Laura stared at Rebecca's tiny face in the picture, Rebecca winking at the camera, something she did in virtually every photograph.
"I'm sorry, baby. I screwed everything up, didn't I?"
CHAPTER 9
Jack had fallen asleep at his desk. The fluorescent lights blinded, like something sharp jabbing his brain. He winced, slowly lifting his head, a piece of paper stuck to his cheek peeled away.
He looked down bleary eyed at his notes, the text started to move like tiny ants. He shook off the cobwebs, trying to pick up where he left off. His last thought had been the realization that he'd read the same sentence over and over. He dragged his palms down his face and leaned back in his chair, any attempt to continue would just be grinding metal. He rubbed his dark, swollen eyes.
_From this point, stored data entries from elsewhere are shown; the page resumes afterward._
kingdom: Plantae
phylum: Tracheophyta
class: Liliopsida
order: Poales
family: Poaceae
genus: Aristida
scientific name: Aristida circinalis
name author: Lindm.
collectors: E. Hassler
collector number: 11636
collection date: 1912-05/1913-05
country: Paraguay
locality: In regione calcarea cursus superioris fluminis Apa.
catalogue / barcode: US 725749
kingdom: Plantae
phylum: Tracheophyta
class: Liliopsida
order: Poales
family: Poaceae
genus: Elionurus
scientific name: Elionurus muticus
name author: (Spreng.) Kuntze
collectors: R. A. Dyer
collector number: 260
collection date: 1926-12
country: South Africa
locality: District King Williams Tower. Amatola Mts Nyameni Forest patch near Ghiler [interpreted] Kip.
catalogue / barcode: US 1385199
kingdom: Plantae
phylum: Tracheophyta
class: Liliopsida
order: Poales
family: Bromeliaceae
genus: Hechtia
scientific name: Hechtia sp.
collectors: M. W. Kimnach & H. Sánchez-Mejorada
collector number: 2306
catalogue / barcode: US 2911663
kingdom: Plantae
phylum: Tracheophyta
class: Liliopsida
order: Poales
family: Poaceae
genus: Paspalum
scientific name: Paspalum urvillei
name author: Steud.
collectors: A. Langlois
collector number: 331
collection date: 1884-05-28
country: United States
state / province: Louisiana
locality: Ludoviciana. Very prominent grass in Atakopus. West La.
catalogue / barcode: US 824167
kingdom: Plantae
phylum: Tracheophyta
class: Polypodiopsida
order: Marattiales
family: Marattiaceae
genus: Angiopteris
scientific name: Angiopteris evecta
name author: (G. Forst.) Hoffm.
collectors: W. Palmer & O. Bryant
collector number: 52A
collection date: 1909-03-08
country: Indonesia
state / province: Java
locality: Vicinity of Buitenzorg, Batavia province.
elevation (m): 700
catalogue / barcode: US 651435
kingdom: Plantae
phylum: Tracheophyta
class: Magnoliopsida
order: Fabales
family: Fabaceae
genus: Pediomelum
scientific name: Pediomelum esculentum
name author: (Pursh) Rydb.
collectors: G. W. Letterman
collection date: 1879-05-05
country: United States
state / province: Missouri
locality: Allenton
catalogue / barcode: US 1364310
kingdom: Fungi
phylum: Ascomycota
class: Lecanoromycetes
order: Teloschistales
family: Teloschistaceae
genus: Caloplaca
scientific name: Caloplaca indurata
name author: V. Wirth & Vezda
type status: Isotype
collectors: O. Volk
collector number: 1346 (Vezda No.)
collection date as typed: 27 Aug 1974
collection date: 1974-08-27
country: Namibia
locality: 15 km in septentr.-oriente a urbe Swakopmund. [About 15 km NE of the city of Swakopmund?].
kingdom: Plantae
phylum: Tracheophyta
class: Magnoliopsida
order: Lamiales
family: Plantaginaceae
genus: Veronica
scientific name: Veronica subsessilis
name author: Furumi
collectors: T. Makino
He felt each tick of the clock, each second wasted. On his desk was a stack of gruesome crime scene photographs, not for the faint of heart. Even Jack could only stare at them a brief moment before his stomach turned. Beside those was a single picture of Angelina. Her bright shining smile inspired and haunted him at the same time. He dreaded the day he would have to move her picture into the other pile. He pushed himself to continue.
Harrington entered the office.
"Victor's state appointed council threatened a harassment suit if he's questioned again without being formally charged."
Jack turned to Harrington, holding up a report. "Take a look at these."